Is there such a thing as “Sign” Gifts?
One often hears from the cessationist that a distinction should be made between certain, so-called “sign” gifts such as tongues, prophecy, miracles, and healing, which, they contend, are no longer given to the church, and all other gifts of the Spirit.
However, much to the surprise of many, the phrase “sign gift” appears nowhere in Scripture. Cessationists often (always?) create a special category for certain miraculous gifts and speak of them as “sign gifts,” believing that this will provide grounds for contending that such gifts served a unique purpose in the first century but have since been withdrawn.
The word “sign” does often appear, and likewise the word “gift” (charisma). But no spiritual gift is explicitly called a “sign gift.” And no author ever speaks of this category of gifts in order to differentiate them from the more ordinary or less miraculous charismata. We might note that in Romans 12:6-8 the gift of prophecy (one of the cessationist’s so-called “sign gifts”) is listed alongside serving and teaching and mercy. No attempt is made to single it out or any other miraculous gift, as if they were of a different nature and purpose from those gifts that all Christians acknowledged continue in the life and ministry of the church today.

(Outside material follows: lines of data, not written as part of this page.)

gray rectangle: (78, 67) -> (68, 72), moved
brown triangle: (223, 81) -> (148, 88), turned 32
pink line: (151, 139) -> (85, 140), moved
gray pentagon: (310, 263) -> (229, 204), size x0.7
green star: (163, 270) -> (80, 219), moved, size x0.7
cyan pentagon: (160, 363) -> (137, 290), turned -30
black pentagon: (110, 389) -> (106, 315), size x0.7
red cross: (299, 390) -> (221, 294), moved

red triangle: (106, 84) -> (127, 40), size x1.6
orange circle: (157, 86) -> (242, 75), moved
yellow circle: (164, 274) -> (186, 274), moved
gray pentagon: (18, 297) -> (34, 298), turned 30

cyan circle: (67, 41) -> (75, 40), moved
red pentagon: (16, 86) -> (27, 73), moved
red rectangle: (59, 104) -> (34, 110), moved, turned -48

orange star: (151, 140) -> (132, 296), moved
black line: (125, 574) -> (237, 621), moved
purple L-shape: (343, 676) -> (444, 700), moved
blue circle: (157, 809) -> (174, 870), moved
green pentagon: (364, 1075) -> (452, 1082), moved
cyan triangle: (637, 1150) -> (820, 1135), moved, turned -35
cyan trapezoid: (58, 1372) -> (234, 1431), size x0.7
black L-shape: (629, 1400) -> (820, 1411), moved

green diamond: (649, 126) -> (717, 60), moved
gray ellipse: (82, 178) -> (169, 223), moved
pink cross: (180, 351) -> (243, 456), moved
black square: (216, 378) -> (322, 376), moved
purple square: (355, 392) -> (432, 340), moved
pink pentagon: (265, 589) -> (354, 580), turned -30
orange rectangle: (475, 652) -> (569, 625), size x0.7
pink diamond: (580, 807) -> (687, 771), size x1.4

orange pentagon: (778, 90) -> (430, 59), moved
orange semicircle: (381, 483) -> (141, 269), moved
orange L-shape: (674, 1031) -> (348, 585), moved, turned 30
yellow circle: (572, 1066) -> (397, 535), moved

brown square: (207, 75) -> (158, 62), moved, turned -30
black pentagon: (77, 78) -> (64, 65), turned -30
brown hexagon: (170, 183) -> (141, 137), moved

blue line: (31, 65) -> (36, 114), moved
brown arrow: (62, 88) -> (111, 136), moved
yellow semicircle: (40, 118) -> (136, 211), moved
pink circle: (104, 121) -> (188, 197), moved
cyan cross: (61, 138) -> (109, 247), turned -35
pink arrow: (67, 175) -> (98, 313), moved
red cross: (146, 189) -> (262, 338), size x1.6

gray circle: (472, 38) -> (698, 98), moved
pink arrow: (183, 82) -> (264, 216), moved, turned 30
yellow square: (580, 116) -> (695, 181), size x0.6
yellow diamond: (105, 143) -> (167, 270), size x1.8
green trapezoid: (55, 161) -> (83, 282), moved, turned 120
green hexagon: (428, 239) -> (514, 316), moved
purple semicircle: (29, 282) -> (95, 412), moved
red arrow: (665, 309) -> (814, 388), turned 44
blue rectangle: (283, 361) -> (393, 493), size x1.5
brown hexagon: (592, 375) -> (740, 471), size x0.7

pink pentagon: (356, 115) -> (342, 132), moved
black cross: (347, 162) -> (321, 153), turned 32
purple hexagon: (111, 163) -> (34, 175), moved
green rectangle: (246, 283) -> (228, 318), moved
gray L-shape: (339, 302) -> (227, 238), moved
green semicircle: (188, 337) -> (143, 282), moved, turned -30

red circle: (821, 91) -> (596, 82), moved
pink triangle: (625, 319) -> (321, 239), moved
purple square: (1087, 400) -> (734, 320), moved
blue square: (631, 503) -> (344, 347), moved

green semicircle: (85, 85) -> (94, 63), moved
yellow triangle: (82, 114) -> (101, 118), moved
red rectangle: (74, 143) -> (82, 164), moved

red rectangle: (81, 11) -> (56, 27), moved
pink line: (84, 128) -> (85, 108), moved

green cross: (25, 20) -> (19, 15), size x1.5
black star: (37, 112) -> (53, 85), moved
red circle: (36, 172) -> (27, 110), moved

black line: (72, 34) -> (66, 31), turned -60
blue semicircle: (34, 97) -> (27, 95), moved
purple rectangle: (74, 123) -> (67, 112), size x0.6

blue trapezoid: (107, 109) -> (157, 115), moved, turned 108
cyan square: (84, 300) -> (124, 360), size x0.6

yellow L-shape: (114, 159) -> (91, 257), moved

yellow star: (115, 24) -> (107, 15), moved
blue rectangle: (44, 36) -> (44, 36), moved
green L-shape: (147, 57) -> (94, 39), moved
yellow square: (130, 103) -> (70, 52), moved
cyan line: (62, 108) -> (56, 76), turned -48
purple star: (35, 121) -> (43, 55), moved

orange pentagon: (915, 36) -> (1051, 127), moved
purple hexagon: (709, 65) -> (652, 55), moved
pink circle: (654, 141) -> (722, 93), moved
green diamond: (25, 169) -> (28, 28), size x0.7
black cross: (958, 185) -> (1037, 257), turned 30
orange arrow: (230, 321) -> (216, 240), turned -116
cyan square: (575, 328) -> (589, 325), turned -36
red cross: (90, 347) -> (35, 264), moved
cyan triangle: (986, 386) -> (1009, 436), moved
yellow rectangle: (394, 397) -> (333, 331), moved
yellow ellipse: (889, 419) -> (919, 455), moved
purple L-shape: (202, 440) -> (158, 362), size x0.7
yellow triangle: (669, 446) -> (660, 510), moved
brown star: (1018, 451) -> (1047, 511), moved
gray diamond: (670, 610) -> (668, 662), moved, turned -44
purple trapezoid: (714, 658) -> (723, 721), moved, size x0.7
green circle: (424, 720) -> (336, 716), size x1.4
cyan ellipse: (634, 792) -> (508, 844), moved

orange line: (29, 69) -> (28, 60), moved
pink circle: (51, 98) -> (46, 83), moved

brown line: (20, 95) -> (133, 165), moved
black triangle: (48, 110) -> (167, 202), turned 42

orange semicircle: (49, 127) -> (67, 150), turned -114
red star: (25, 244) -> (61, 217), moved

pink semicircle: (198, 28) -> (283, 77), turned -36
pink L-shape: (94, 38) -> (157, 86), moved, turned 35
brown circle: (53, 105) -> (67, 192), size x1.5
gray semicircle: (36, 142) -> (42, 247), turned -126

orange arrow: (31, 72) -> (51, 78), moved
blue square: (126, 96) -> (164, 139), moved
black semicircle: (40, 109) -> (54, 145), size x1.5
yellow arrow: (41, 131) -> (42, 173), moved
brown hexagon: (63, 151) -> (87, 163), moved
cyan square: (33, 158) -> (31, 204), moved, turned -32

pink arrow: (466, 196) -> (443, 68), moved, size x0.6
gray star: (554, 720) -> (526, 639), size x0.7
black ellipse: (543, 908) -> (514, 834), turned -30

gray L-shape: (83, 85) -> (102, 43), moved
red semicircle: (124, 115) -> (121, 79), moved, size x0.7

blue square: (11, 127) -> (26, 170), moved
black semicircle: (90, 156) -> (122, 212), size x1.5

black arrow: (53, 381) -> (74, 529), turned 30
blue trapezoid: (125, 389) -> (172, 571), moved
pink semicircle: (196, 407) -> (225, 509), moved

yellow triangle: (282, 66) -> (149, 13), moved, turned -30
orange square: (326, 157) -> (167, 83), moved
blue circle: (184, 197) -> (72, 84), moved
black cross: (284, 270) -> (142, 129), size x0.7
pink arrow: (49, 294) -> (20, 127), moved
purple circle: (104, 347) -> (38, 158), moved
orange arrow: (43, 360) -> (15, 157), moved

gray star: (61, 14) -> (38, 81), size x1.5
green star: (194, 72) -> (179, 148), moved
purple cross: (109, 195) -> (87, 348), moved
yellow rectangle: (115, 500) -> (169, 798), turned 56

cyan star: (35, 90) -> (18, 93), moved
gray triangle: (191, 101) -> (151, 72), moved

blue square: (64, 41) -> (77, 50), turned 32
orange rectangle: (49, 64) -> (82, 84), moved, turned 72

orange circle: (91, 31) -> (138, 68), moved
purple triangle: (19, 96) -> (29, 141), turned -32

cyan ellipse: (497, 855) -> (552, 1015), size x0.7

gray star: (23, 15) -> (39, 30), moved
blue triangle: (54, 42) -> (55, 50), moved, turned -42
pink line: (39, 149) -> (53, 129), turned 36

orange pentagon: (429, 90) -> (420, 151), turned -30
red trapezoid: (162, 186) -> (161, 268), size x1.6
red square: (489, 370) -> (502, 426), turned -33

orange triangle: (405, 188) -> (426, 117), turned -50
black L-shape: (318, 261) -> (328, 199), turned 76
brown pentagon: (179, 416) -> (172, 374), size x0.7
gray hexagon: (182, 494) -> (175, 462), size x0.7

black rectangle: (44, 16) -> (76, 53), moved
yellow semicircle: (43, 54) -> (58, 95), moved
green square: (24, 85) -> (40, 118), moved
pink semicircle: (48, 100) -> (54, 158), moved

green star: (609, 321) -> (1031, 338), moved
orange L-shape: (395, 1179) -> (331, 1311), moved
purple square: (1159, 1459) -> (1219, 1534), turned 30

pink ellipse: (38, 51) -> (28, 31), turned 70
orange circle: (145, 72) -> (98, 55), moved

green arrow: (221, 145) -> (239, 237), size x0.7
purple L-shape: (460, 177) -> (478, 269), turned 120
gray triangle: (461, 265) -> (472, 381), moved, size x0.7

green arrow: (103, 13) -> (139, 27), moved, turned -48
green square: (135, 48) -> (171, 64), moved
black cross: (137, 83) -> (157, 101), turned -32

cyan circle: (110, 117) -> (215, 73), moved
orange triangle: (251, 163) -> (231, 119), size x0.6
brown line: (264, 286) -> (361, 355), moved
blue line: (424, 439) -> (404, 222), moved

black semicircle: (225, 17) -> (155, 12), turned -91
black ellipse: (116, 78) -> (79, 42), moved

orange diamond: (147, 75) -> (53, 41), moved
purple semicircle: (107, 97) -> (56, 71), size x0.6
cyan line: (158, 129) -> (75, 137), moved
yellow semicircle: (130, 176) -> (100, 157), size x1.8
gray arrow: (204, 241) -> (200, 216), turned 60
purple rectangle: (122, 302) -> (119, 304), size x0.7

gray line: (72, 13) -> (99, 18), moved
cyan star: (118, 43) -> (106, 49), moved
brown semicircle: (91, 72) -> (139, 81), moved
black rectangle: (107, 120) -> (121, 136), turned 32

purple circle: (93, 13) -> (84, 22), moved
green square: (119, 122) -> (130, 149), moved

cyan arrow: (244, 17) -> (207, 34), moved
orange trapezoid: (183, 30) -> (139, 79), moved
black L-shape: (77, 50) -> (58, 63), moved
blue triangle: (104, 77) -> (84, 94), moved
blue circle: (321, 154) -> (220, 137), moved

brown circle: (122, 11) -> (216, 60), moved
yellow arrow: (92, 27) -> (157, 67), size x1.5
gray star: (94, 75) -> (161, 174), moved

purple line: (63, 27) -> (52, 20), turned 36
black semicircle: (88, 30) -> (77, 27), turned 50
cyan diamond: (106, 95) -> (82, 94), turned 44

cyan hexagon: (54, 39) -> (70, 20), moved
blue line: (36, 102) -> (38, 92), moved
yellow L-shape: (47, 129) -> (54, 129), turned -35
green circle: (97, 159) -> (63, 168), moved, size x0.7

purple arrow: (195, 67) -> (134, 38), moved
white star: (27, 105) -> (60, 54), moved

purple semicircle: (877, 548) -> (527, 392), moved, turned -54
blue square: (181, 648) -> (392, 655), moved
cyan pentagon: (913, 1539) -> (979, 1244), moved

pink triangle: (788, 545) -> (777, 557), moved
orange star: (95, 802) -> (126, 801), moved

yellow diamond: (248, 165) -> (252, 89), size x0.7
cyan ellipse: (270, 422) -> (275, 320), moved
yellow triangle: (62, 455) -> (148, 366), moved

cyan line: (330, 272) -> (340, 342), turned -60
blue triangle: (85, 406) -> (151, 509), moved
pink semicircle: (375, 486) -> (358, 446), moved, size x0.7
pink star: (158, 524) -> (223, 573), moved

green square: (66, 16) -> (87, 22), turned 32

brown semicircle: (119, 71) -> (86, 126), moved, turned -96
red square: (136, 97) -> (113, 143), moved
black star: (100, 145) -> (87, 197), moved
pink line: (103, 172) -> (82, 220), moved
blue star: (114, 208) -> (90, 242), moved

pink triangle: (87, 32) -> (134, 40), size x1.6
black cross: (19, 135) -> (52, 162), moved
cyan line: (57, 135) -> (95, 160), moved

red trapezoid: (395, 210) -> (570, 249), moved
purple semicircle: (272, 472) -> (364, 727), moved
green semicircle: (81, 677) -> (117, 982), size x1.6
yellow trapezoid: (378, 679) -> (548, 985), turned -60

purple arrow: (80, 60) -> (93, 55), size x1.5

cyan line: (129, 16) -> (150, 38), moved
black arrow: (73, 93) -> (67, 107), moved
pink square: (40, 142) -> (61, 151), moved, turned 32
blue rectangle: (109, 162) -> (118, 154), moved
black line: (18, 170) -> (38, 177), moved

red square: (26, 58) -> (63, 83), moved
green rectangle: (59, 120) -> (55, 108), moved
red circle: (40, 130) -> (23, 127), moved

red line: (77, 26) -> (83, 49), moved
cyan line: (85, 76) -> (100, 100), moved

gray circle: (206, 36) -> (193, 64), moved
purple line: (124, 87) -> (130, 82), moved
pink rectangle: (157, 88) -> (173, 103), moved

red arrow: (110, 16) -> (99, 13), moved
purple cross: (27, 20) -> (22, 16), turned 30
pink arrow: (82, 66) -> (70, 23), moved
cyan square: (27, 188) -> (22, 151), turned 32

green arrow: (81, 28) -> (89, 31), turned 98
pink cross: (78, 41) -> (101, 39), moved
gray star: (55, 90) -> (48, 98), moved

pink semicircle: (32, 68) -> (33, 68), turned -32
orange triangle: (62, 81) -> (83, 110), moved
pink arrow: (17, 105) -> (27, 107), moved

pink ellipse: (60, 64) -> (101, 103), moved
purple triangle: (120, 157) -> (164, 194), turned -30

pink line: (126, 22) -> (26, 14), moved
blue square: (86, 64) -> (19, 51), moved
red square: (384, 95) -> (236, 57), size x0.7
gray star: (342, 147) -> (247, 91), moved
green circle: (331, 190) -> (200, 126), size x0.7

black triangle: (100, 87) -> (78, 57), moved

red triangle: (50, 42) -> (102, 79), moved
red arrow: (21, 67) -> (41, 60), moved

It is true that in 1 Corinthians 14:22 Paul says that “tongues are a sign not for believers but for unbelievers.” However, a close look at the context makes it clear that to speak in tongues without interpretation in the presence of unbelievers is a negative sign of judgment that Paul does not want the Christian community to give. He does not use the word “sign” to set apart tongues into a different category. In other words, he is rebuking them for a misuse of tongues, not identifying the actual purpose of tongues in the life of the believing community. And be it noted that when Paul immediately mentions prophecy, the word “sign” does not appear in the original text. The translators of the ESV include the word “sign” but direct the reader’s attention to a footnote where they indicate that the “Greek lacks a sign.”
The word for “sign” (semeion) appears often in Acts but usually with reference to “signs and wonders.” The latter typically refer to the abundance of miracles that were associated with Jesus and the original company of apostles (see Acts 2:43; 4:30; 5:12; 6:8; 7:36; 8:13; 14:3; 15:12; also Rom. 15:19; Heb. 2:3-4). Could a particular healing serve as a “sign” in some capacity? Yes (see Acts 4:16, 22; 8:6), but neither healing nor tongues nor prophecy are ever described as “sign gifts” in order to indicate that they were temporary and in a different category from other gifts that were designed by God to be permanent. Again, although on occasion a healing may serve as a “sign,” at no time is healing called a “sign gift”. The only possible exception to this is in the long ending to Mark’s gospel, a paragraph that the majority of NT scholars do not believe is part of the original text of Scripture (see Mark 16:17-18).
Thus, to speak of certain spiritual gifts as “sign” gifts does not serve us well. It tends to suggest a narrow and temporary purpose for some gifts, something not corroborated elsewhere in the NT.